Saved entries

━━━━━━━━━━

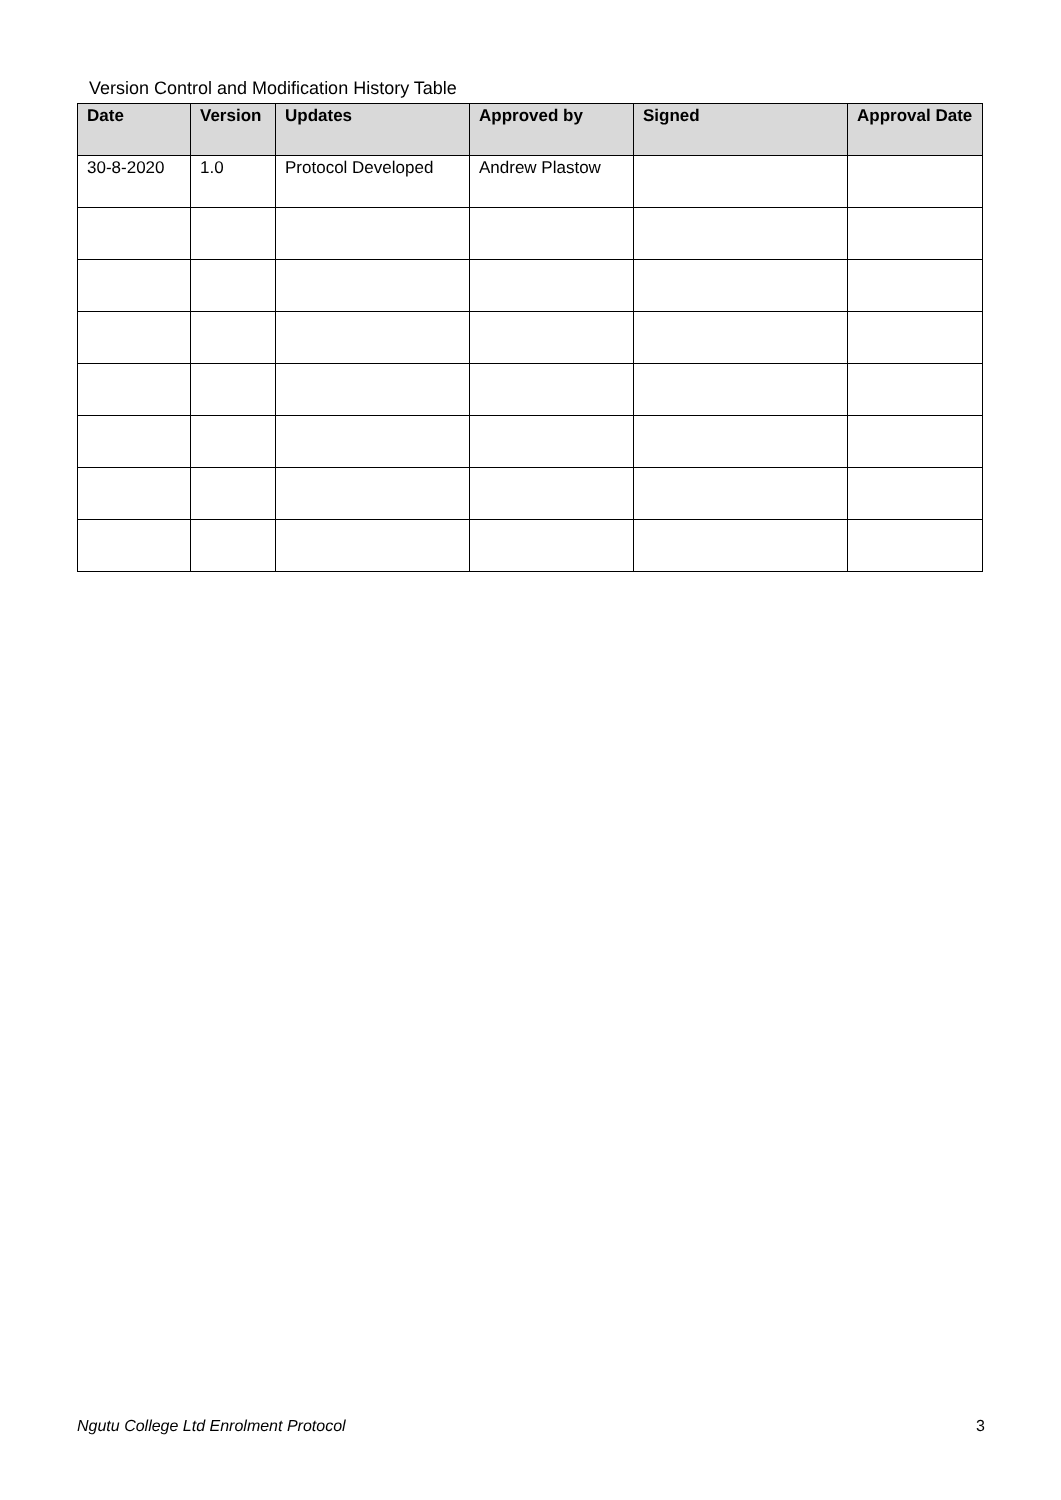Version Control and Modification History Table
| Date | Version | Updates | Approved by | Signed | Approval Date |
| --- | --- | --- | --- | --- | --- |
| 30-8-2020 | 1.0 | Protocol Developed | Andrew Plastow | | |
Ngutu College Ltd Enrolment Protocol 3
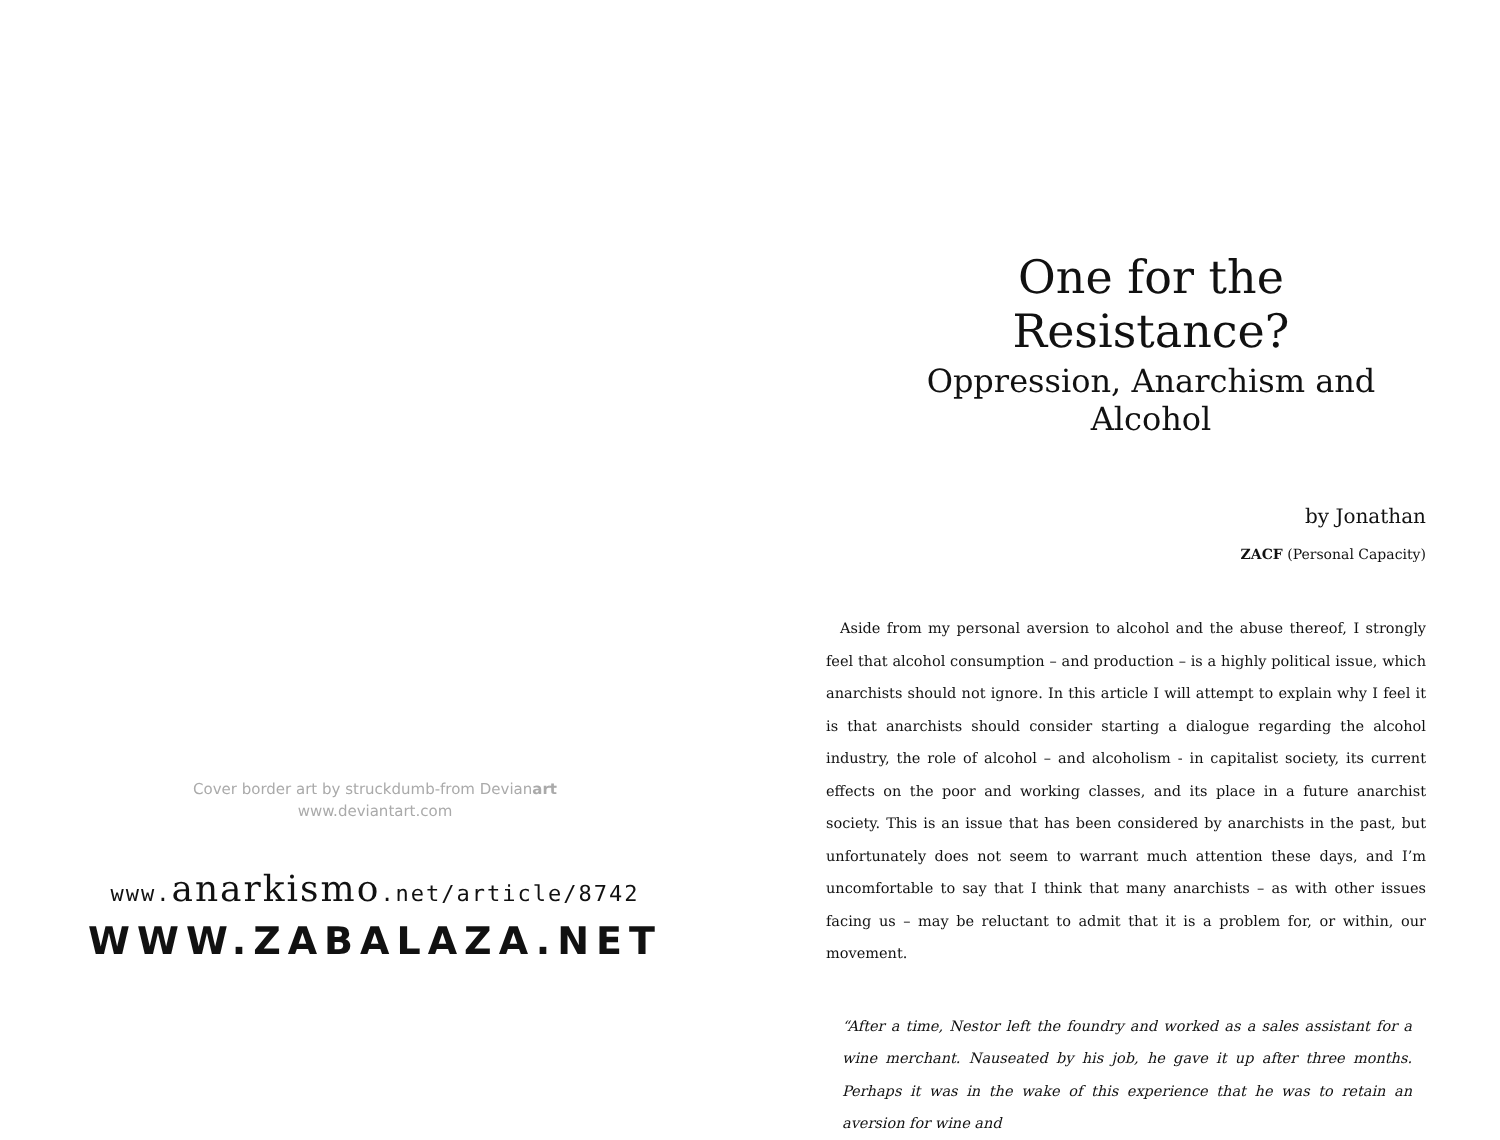Cover border art by struckdumb-from Devianart
www.deviantart.com
www.anarkismo.net/article/8742
WWW.ZABALAZA.NET
One for the Resistance?
Oppression, Anarchism and Alcohol
by Jonathan
ZACF (Personal Capacity)
Aside from my personal aversion to alcohol and the abuse thereof, I strongly feel that alcohol consumption – and production – is a highly political issue, which anarchists should not ignore. In this article I will attempt to explain why I feel it is that anarchists should consider starting a dialogue regarding the alcohol industry, the role of alcohol – and alcoholism - in capitalist society, its current effects on the poor and working classes, and its place in a future anarchist society. This is an issue that has been considered by anarchists in the past, but unfortunately does not seem to warrant much attention these days, and I’m uncomfortable to say that I think that many anarchists – as with other issues facing us – may be reluctant to admit that it is a problem for, or within, our movement.
“After a time, Nestor left the foundry and worked as a sales assistant for a wine merchant. Nauseated by his job, he gave it up after three months. Perhaps it was in the wake of this experience that he was to retain an aversion for wine and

━━━━━━━━━━

The result should be an exact copy of only the lines above from the one that holds "Plastow | | |" through the one that holds "ZACF (Personal Capacity)", both ends included, without pictures.

#### TASK RESPONSE
| 30-8-2020 | 1.0 | Protocol Developed | Andrew Plastow | | |
Ngutu College Ltd Enrolment Protocol 3
Cover border art by struckdumb-from Devianart
www.deviantart.com
www.anarkismo.net/article/8742
WWW.ZABALAZA.NET
One for the Resistance?
Oppression, Anarchism and Alcohol
by Jonathan
ZACF (Personal Capacity)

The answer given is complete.